_Task_
Give only the number of lines in the entries below that contain the string "dịch". Matching is case-sensitive.

_Given information_
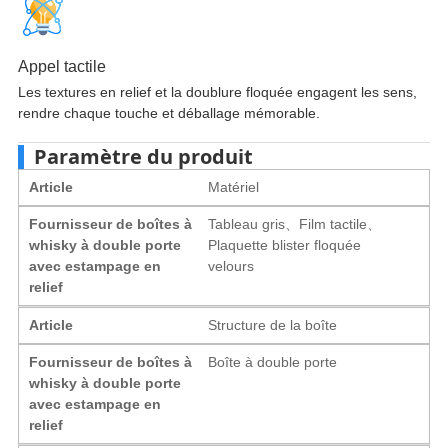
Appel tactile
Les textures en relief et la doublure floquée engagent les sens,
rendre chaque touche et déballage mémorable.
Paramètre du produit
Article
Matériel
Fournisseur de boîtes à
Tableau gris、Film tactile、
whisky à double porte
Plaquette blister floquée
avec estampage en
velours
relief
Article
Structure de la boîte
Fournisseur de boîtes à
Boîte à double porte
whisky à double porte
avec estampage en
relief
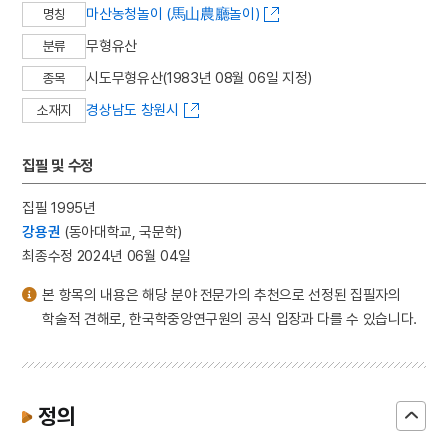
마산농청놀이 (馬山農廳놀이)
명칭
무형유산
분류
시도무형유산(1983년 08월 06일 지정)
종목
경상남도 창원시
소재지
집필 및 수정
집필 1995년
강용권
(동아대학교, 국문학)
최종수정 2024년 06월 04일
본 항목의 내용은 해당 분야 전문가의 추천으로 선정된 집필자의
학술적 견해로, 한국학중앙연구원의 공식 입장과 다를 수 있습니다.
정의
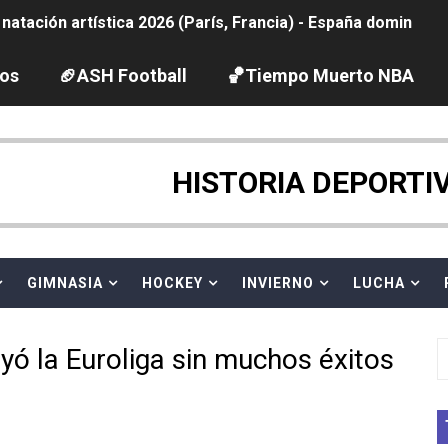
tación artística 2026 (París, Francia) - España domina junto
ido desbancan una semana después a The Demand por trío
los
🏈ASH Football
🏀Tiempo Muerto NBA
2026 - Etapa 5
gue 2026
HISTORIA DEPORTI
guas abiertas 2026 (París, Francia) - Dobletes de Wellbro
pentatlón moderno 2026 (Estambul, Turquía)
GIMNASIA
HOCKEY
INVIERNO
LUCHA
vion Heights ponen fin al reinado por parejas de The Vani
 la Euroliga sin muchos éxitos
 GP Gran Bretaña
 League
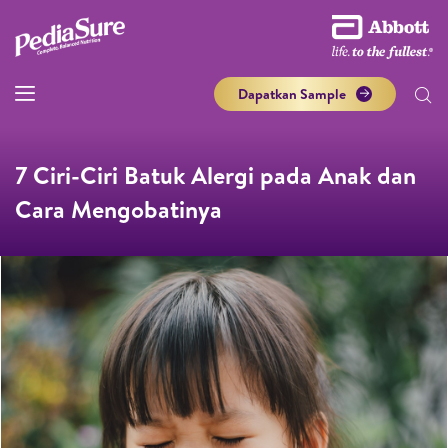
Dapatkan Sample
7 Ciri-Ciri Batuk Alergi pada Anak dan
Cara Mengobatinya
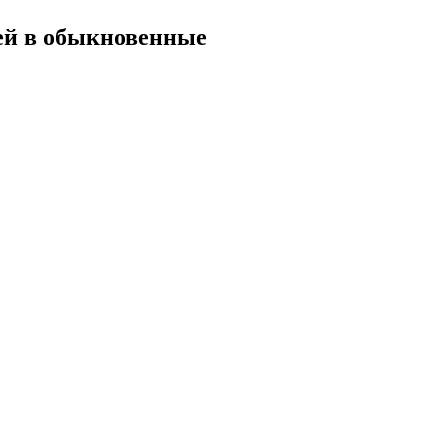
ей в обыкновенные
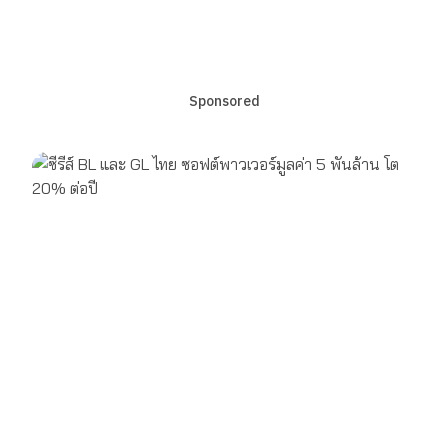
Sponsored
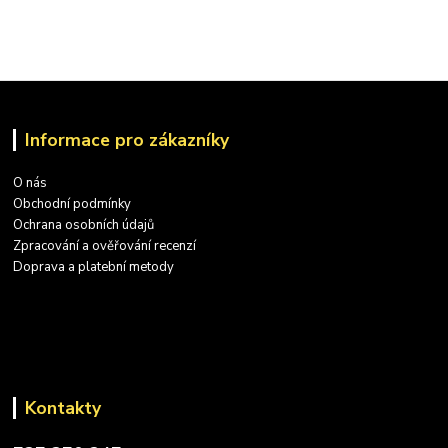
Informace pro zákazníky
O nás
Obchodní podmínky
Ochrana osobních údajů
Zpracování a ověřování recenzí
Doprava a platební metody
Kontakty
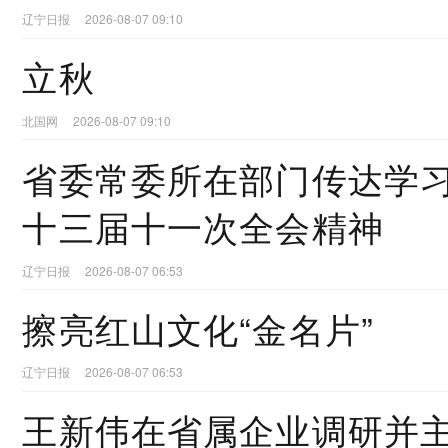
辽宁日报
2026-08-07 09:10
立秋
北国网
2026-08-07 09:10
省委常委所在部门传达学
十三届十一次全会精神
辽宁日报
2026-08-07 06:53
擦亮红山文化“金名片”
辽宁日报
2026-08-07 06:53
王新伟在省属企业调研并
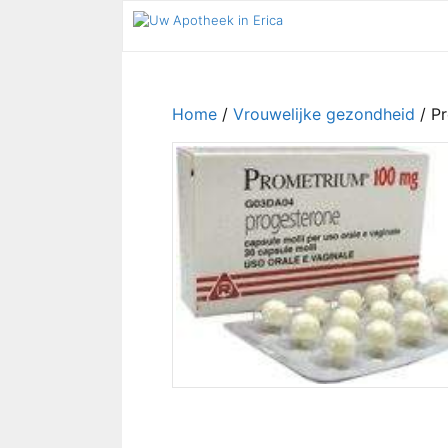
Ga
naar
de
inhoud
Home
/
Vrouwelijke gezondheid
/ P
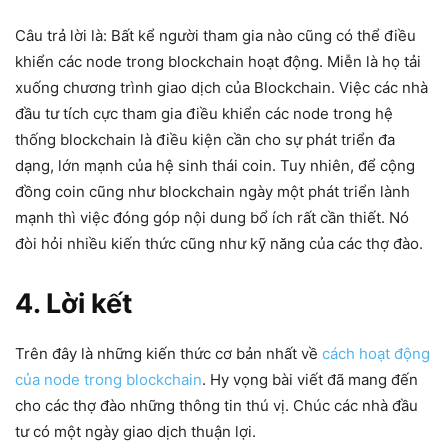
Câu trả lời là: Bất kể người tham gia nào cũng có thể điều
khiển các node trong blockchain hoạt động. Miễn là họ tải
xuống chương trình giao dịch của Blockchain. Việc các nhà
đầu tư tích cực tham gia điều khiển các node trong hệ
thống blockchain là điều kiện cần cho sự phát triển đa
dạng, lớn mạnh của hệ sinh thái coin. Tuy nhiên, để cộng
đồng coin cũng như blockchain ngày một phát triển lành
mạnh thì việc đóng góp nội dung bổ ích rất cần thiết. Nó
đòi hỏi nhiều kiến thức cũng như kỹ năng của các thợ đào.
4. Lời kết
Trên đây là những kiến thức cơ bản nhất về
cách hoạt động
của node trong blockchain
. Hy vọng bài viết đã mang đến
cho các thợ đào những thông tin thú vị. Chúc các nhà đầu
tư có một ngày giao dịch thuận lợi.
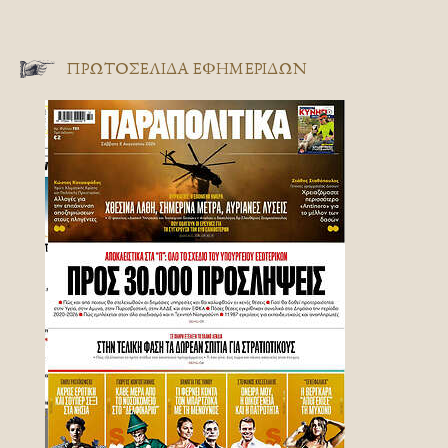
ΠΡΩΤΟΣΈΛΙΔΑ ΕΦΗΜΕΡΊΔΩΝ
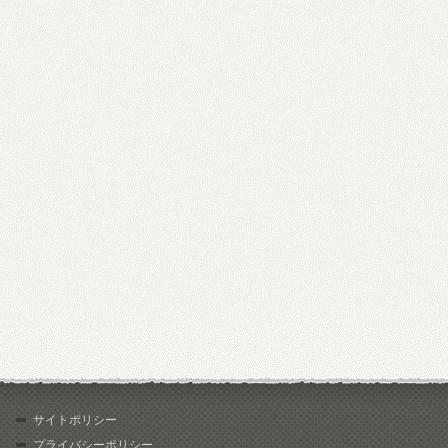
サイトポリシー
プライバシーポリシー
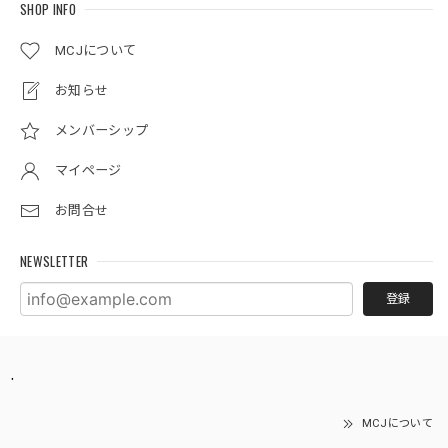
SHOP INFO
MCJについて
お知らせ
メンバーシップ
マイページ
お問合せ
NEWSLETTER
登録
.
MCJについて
--
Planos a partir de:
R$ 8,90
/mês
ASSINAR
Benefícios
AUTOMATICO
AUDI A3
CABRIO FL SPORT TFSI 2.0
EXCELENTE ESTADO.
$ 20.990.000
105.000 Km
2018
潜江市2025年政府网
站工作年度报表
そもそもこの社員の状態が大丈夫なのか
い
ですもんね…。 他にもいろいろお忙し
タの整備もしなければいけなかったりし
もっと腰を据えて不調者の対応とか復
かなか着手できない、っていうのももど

_Answer area_
2